Chinese smartphone giant Xiaomi has conveyed to India the hesitancy among smartphone component suppliers to establish operations in the country amidst heightened scrutiny of Chinese companies by the government, Reuters news report said.
Xiaomi, one of the top smartphone suppliers in India with a market share of 18 percent, has highlighted its concern in a letter dated February 6. In the letter, Xiaomi urged India Government to consider offering manufacturing incentives and reducing import tariffs for specific smartphone components. India will be heading for an election within 3-4 months.
Xiaomi has turned around its India business in financial year 2022 with the company’s turnover growing more than 9 percent to Rs 39,099 crore, according to a news report in a leading business daily.
The Chinese company currently assembles smartphones in India using primarily local components, with the remainder imported from China and elsewhere. The letter serves as Xiaomi’s response to a query from India’s information technology ministry regarding how New Delhi can further develop the country’s component manufacturing sector.
India’s intensified scrutiny of Chinese businesses follows a 2020 border clash between the two countries, resulting in casualties on both sides and disrupting investment plans of major Chinese firms. While Chinese companies operating in India generally refrain from publicly discussing the scrutiny, Xiaomi’s letter underscores their ongoing struggles in India, particularly in the smartphone sector where numerous critical components originate from Chinese suppliers.
In the communication, Xiaomi India President Muralikrishnan B. emphasized the necessity for confidence-building measures to incentivize component suppliers to establish local operations. Muralikrishnan noted apprehensions among suppliers regarding setting up operations in India, citing challenges faced by companies in the country, especially those of Chinese origin.

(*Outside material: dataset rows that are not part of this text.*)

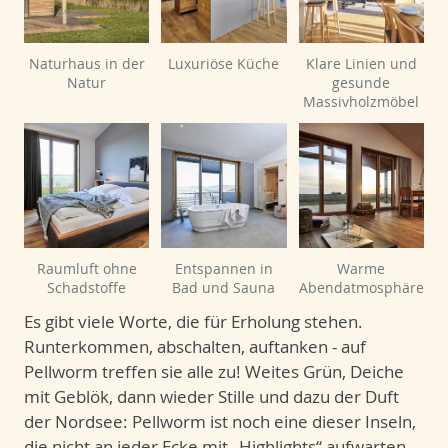
Naturhaus in der
Luxuriöse Küche
Klare Linien und
Natur
gesunde
Massivholzmöbel
Raumluft ohne
Entspannen in
Warme
Schadstoffe
Bad und Sauna
Abendatmosphäre
Es gibt viele Worte, die für Erholung stehen.
Runterkommen, abschalten, auftanken - auf
Pellworm treffen sie alle zu! Weites Grün, Deiche
mit Geblök, dann wieder Stille und dazu der Duft
der Nordsee: Pellworm ist noch eine dieser Inseln,
die nicht an jeder Ecke mit „Highlights“ aufwarten,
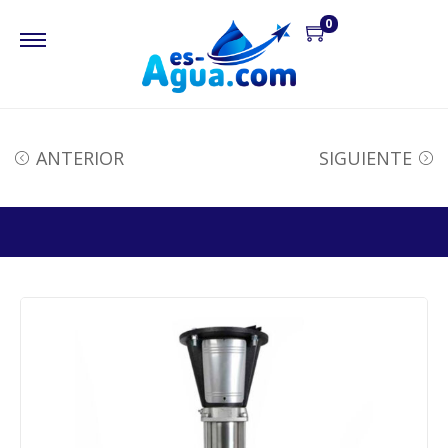
0
ANTERIOR
SIGUIENTE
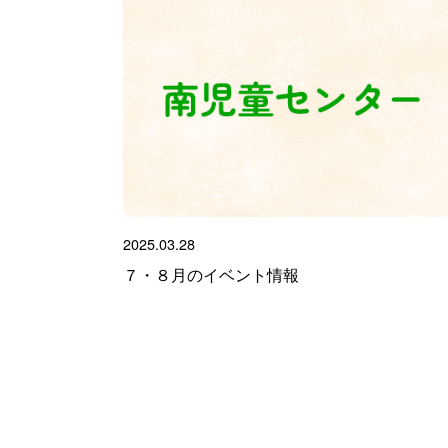
2025.03.28
７・８月のイベント情報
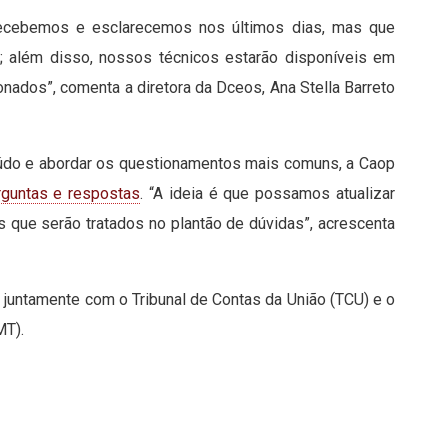
 recebemos e esclarecemos nos últimos dias, mas que
 além disso, nossos técnicos estarão disponíveis em
onados”, comenta a diretora da Dceos, Ana Stella Barreto
eúdo e abordar os questionamentos mais comuns, a Caop
guntas e respostas​
. “A ideia é que possamos atualizar
que serão tratados no plantão de dúvidas”, acrescenta
n, juntamente com o Tribunal de Contas da União (TCU) e o
. ​​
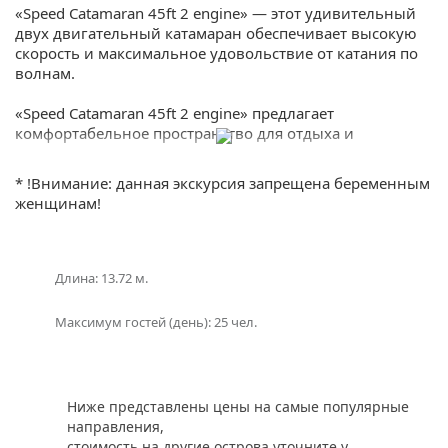
«Speed Catamaran 45ft 2 engine» — этот удивительный
двух двигательный катамаран обеспечивает высокую
Поделиться:
скорость и максимальное удовольствие от катания по
волнам.
«Speed Catamaran 45ft 2 engine» предлагает
комфортабельное пространство для отдыха и
развлечений, солнечные шезлонги для загара и
просторный салон для отдыха в тени. На борту имеется
* !Внимание: данная экскурсия запрещена беременным
оборудование для занятий водными видами спорта,
женщинам!
такими как сноркелинг и дайвинг.
Аренда «Speed Catamaran 45ft 2 engine» на Пхукете вам
предоставит исследовать бескрайние воды островов
Длина: 13.72 м.
Андаманского моря, насладиться захватывающими
видами и открыть для себя удивительное подводное
Максимум гостей (день): 25 чел.
мир. Капитан с опытом проведет вас по самым
красивым местам региона и позаботится о вашей
безопасности.
Ниже представлены цены на самые популярные
Не упустите возможность арендовать моторный
направления,
катамаран «Speed Catamaran 45ft 2 engine» на Пхукете и
стоимость на другие острова уточните у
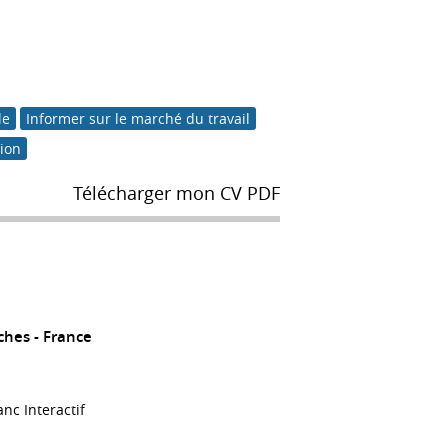
le
Informer sur le marché du travail
tion
Télécharger mon CV PDF
ches
France
nc Interactif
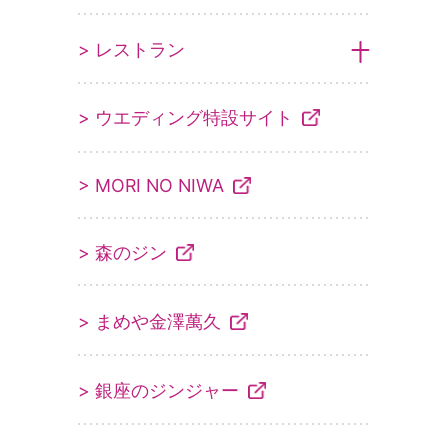
> レストラン
> ウエディング特設サイト
> MORI NO NIWA
> 森のジン
> まめや金澤萬久
> 銀座のジンジャー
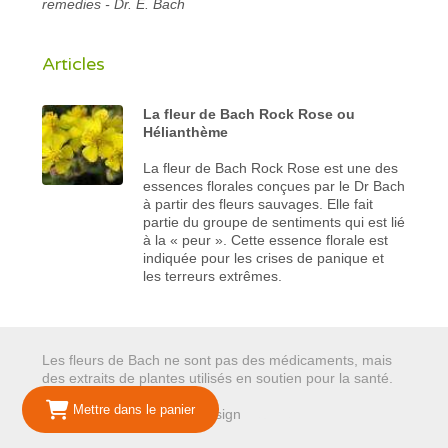
remedies - Dr. E. Bach
Articles
La fleur de Bach Rock Rose ou
Hélianthème
La fleur de Bach Rock Rose est une des
essences florales conçues par le Dr Bach
à partir des fleurs sauvages. Elle fait
partie du groupe de sentiments qui est lié
à la « peur ». Cette essence florale est
indiquée pour les crises de panique et
les terreurs extrêmes.
Les fleurs de Bach ne sont pas des médicaments, mais
des extraits de plantes utilisés en soutien pour la santé.
Mettre dans le panier
© 2026 Mariepure - Webdesign
Publi4u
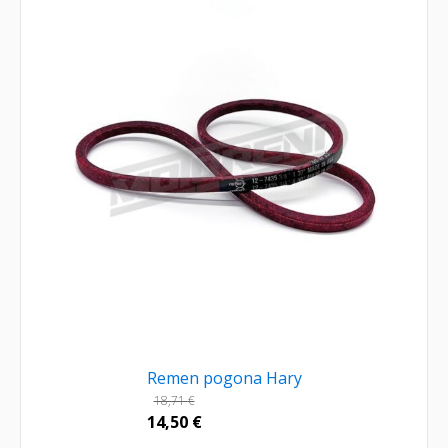
Remen pogona Hary
18,71
€
14,50
€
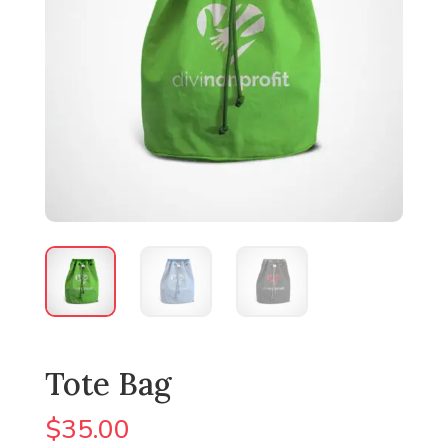
Tote Bag
$
35.00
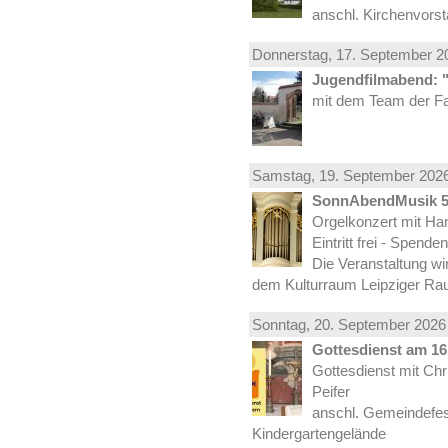
anschl. Kirchenvors
Donnerstag, 17.
September
20
Jugendfilmabend: 
mit dem Team der Fa
Samstag, 19.
September
2026
SonnAbendMusik 
Orgelkonzert mit Han
Eintritt frei - Spend
Die Veranstaltung wi
dem Kulturraum Leipziger Ra
Sonntag, 20.
September
2026 
Gottesdienst am 16.
Gottesdienst mit Ch
Peifer
anschl. Gemeindefes
Kindergartengelände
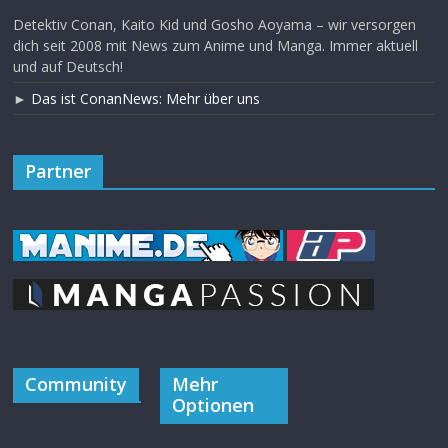
Detektiv Conan, Kaito Kid und Gosho Aoyama – wir versorgen
dich seit 2008 mit News zum Anime und Manga. Immer aktuell
und auf Deutsch!
►
Das ist ConanNews: Mehr über uns
Partner
Community
Mehr
Optionen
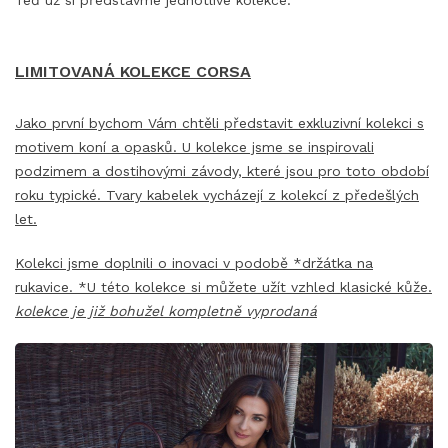
LIMITOVANÁ KOLEKCE CORSA
Jako první bychom Vám chtěli představit exkluzivní kolekci s
motivem koní a opasků. U kolekce jsme se inspirovali
podzimem a dostihovými závody, které jsou pro toto období
roku typické. Tvary kabelek vycházejí z kolekcí z předešlých
let.
Kolekci jsme doplnili o inovaci v podobě *držátka na
rukavice. *U této kolekce si můžete užít vzhled klasické kůže.
kolekce je již bohužel kompletně vyprodaná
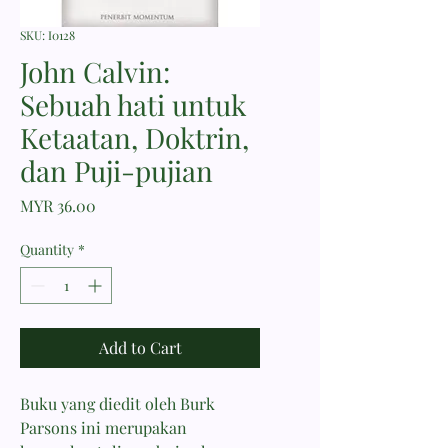
SKU: I0128
John Calvin:
Sebuah hati untuk
Ketaatan, Doktrin,
dan Puji-pujian
Price
MYR 36.00
Quantity
*
Add to Cart
Buku yang diedit oleh Burk
Parsons ini merupakan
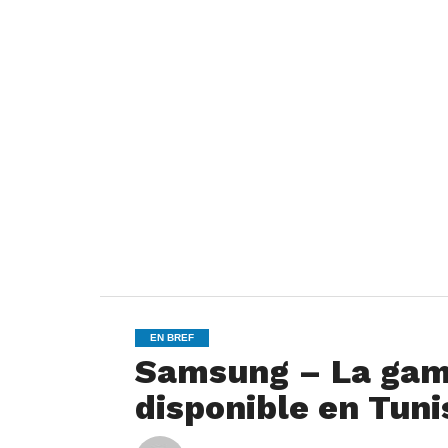
EN BREF
Samsung – La gam
disponible en Tuni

The letter highlighted concerns related to compliance and visa issues, urging the government to address them to instill confidence among foreign component suppliers. Xiaomi and the IT ministry did not respond to requests for further information and comment.
In addition to regulatory scrutiny, India has taken action against Chinese companies over alleged breaches of visa rules and illegal remittances. The government has frozen assets of over $600 million belonging to Xiaomi for alleged unauthorized remittances to foreign entities. However, both Chinese companies deny any wrongdoing.
Apart from regulatory measures, India has banned over 300 Chinese apps and halted planned projects by Chinese automakers since 2020. Executives of Chinese electronics companies also encounter difficulties obtaining visas to enter India, while their companies face delays in investment clearances due to heightened scrutiny.
Xiaomi’s letter also advocated for further reduction of India’s import tariffs, following New Delhi’s recent move to lower import taxes on specific smartphone components. The company proposed reducing tariffs on sub-components used in batteries, USB cables, and phone covers, aiming to enhance India’s manufacturing competitiveness.
This development coincides with India’s indication of a potential easing of scrutiny on Chinese investments, contingent upon peaceful border relations between the two countries, as suggested by India’s top industrial policy bureaucrat in January.